- June 10, 2015
- Bott & Associates
- Blog Post
- 0 Comments
I recently read an article about Robin Williams’ estate and how the personal property like his suspenders from the “Mork and Mindy” TV show or the Oscar from the movie “Good Will Hunting” will be distributed. Many times it is the assets with little to no value in the marketplace, but with a tremendous emotional value to the family members that end up being fought about. I remember one family fought over the gravy bowl because all of the children had such fond memories of mom’s cooking and that bowl being passed around at every big family dinner. It is not uncommon for me to hear about one family member going to the decedent’s house even before the funeral occurs, and grabbing items way before everyone else.
Although we can never predict what your family will really fight about, we can at least do some preventative measures. Here are some examples of what some of my clients have done:
( 1) Ask! Some clients ask their children what are the things in the house that have sentimental value to them. Then you can see if there are any items that more than one child wants, and you can designate who you want it to go to.
( 2) Sticker System – Some clients ask their children to take colored sticker and put it under any item that they would like. Yes, it’s possible to for the kids to peel off stickers of their siblings but hopefully everyone will play by the rules.

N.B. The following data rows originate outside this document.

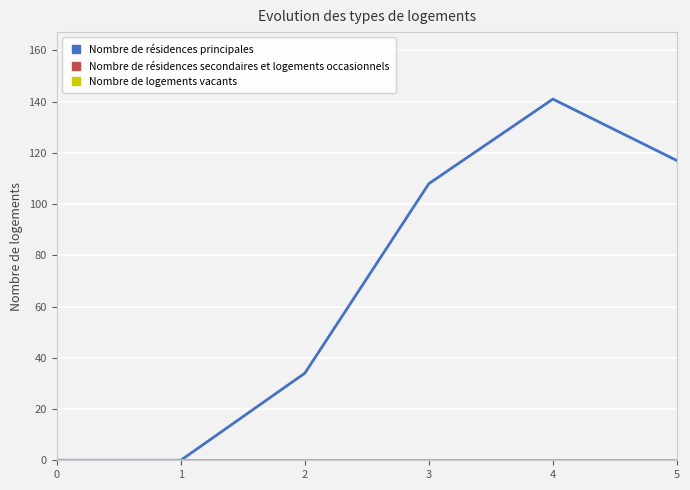

Does the chart have visible grid lines?

Yes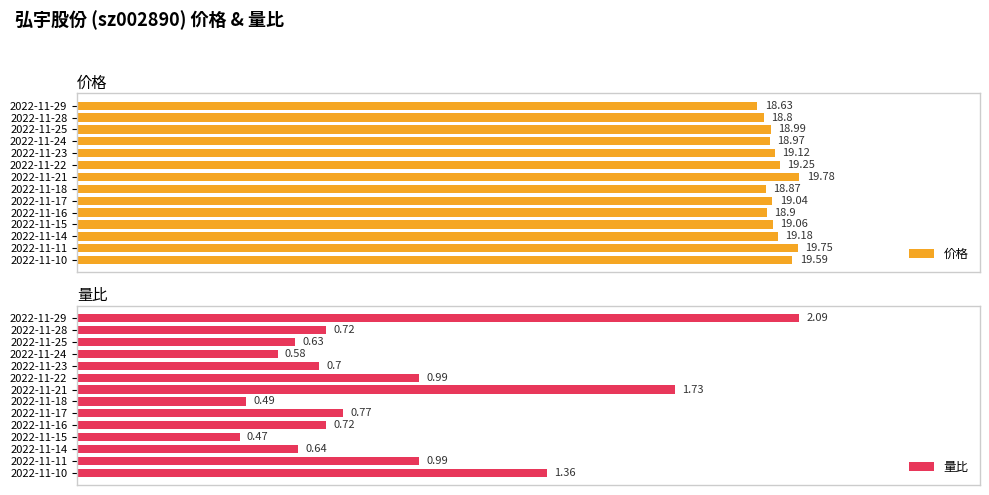

What is the minimum value shown in the chart?

0.5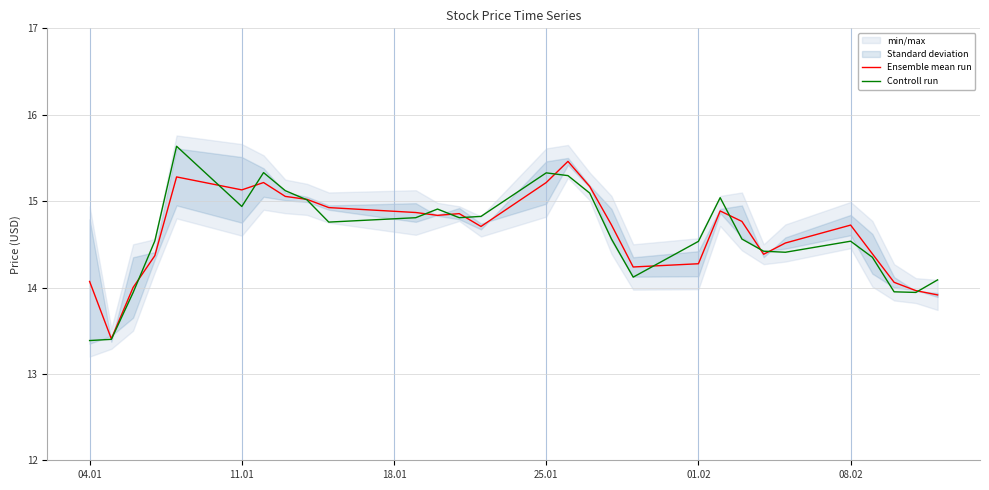

What is the maximum value for Ensemble mean run?

15.5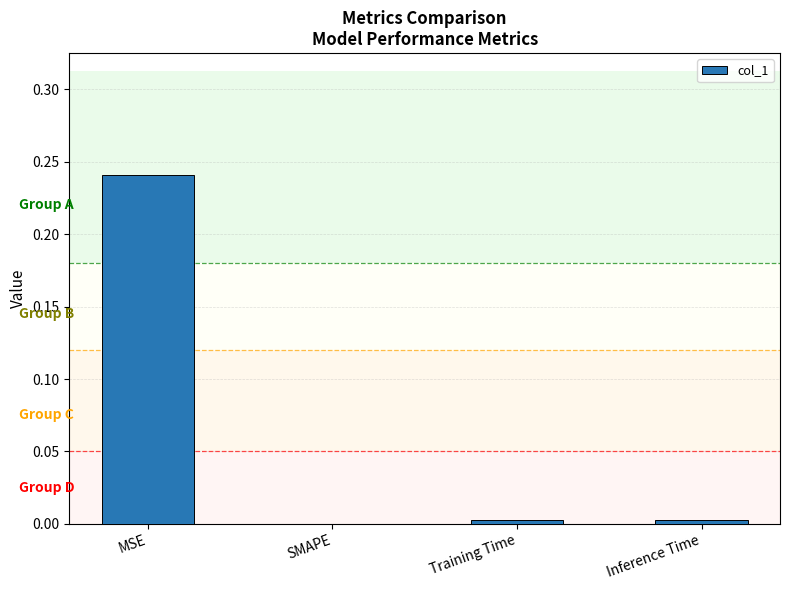

Which has a higher value, SMAPE or MSE?

MSE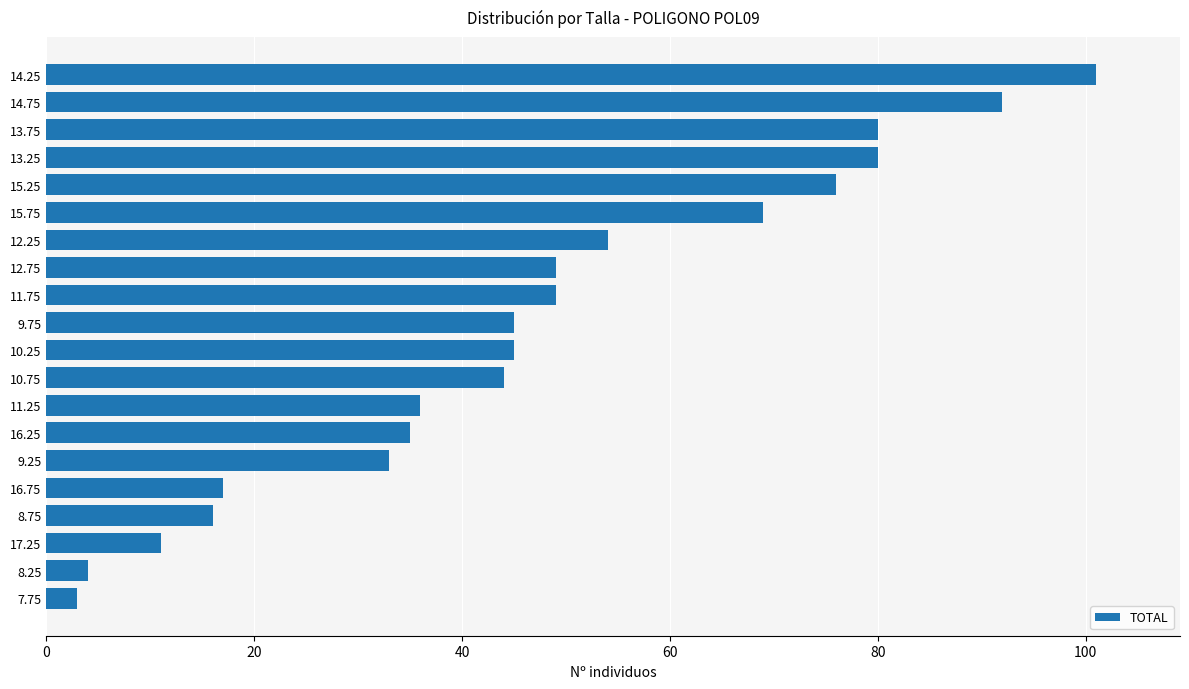

What is the label of the 10th bar from the bottom?

10.25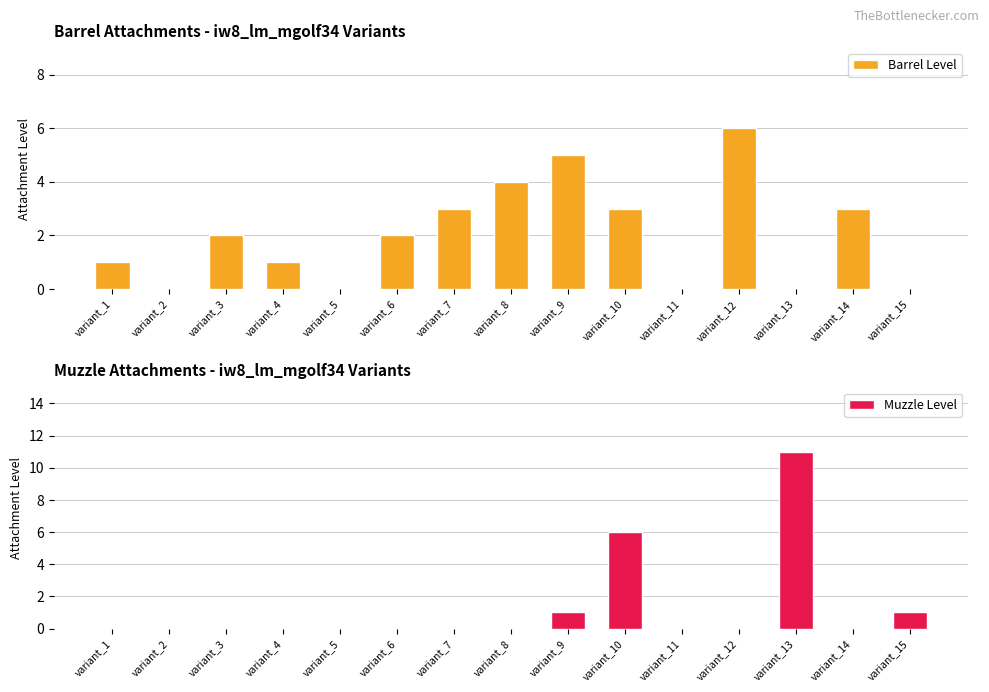

The value of Muzzle Level at variant_15 is 1. True or false?

True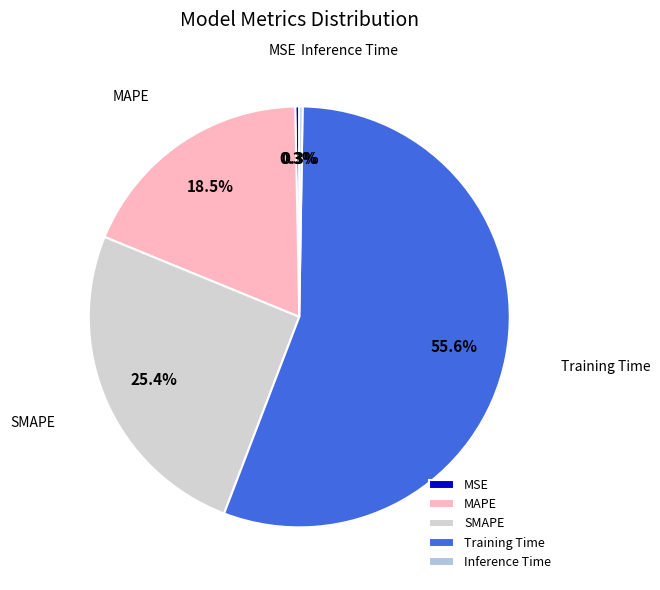

True or false: Training Time accounts for 56% of the total.

True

( 3) Card System – Some clients put together a strategy in their estate planning documents of how the personal property will be distributed. They may have a deck of cards, and each person would choose one. They would then just go in order and pick things out one by one until they have narrowed it down to things to put up for sale or to donate.
( 4) Estate Planning Letter – We always encourage clients to prepare a letter that may have some instructions on how best to distribute or sell personal property. This includes a list that is separate from the Will or Living Trust, but is incorporated in such documents to be honored upon your death. This list of who to give what items to can be changed as often as you want, especially since we accumulate and get rid of assets throughout our lifetime. The instructions should also include the details of the assets and how best to sell them. For instance if you have a rare set of books, coins, china, stamps or any other collection, your family may just sell them in a garage sale, or on craigslist for far less than their true value.
In any event, estate planning is not just about the big stuff – your house, your retirement accounts, your savings and your cars. It’s also about the “little” stuff that has far greater sentimental value to your family. The more you plan, hopefully, the less conflict for your family members, and the higher likelihood that they can remain on good terms and continue to see each other during the holidays.